— Task item —
Return every line below in which "clauses" appears.

-------- Given information --------

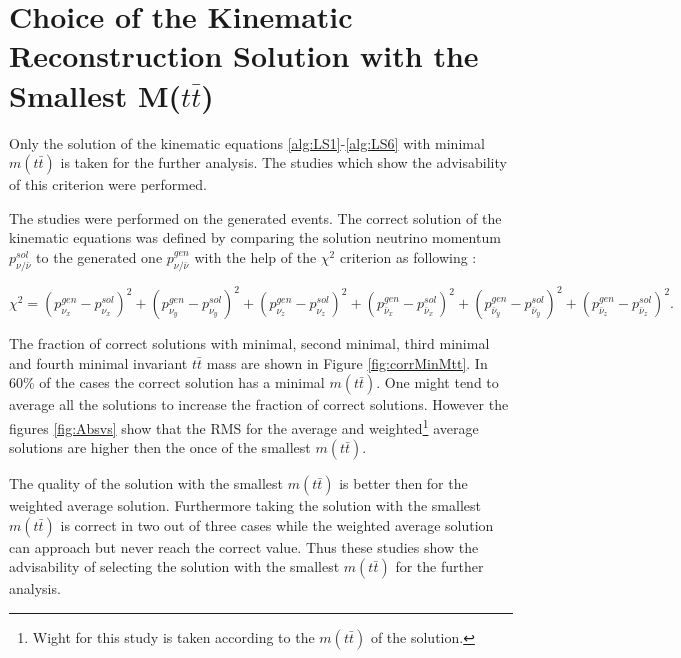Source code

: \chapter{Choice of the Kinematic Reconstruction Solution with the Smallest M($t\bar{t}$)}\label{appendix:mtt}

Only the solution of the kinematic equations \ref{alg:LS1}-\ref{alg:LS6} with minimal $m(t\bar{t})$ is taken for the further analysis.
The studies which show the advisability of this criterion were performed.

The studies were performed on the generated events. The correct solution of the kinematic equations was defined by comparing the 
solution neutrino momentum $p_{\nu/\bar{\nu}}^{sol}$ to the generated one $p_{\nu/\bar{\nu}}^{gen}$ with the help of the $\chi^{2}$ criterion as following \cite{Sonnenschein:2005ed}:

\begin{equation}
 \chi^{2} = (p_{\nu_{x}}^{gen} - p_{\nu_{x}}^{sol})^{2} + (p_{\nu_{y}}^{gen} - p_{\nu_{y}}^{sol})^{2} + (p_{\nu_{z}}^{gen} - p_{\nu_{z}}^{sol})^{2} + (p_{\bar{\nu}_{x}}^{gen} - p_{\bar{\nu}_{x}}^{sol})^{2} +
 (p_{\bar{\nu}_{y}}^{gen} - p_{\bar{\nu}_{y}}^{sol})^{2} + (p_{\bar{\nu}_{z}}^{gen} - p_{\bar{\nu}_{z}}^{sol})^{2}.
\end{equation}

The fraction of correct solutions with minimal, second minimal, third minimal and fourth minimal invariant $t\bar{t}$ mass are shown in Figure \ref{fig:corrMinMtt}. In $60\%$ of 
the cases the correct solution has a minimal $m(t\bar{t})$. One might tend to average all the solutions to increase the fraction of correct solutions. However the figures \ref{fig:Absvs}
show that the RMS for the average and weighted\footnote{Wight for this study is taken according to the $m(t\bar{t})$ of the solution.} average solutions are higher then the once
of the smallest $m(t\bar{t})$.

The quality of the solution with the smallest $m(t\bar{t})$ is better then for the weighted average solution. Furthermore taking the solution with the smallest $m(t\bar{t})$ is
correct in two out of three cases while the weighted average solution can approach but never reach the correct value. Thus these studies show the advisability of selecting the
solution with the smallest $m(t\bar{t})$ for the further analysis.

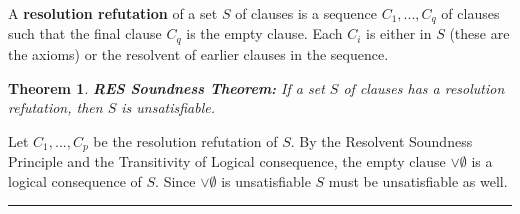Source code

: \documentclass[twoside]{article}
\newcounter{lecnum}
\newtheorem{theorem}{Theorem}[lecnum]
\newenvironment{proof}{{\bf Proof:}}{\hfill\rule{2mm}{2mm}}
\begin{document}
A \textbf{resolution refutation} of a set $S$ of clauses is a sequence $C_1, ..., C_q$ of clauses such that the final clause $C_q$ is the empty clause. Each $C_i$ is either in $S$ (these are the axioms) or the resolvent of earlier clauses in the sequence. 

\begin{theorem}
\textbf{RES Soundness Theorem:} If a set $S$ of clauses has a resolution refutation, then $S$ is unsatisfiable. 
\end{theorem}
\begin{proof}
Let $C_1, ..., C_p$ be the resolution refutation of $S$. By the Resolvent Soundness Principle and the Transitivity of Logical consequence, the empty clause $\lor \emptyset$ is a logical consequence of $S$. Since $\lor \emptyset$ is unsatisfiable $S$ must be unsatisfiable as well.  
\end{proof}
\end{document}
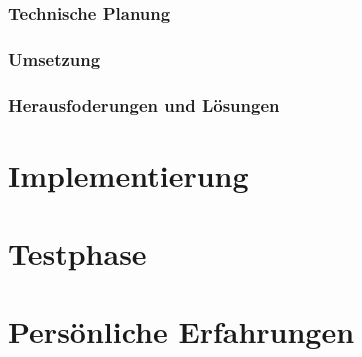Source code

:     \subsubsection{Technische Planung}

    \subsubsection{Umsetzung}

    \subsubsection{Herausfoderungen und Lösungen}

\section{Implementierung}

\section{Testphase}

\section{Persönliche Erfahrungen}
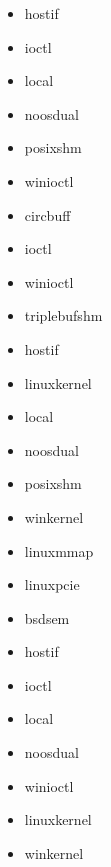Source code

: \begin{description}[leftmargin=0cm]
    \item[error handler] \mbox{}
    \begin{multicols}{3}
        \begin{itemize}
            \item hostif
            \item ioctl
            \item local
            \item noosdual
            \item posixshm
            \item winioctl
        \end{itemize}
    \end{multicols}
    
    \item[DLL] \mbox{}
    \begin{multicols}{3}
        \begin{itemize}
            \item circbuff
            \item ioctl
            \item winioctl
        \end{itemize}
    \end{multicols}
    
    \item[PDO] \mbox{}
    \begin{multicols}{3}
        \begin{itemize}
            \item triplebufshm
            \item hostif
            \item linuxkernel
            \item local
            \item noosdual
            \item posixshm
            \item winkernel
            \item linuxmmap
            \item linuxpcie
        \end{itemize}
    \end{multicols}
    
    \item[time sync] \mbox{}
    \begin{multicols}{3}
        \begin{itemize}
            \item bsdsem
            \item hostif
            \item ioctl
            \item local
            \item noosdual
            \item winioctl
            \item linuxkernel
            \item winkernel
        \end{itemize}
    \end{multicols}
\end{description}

--------

— Finished exercise —
A \textbf{resolution refutation} of a set $S$ of clauses is a sequence $C_1, ..., C_q$ of clauses such that the final clause $C_q$ is the empty clause. Each $C_i$ is either in $S$ (these are the axioms) or the resolvent of earlier clauses in the sequence. 
\textbf{RES Soundness Theorem:} If a set $S$ of clauses has a resolution refutation, then $S$ is unsatisfiable. 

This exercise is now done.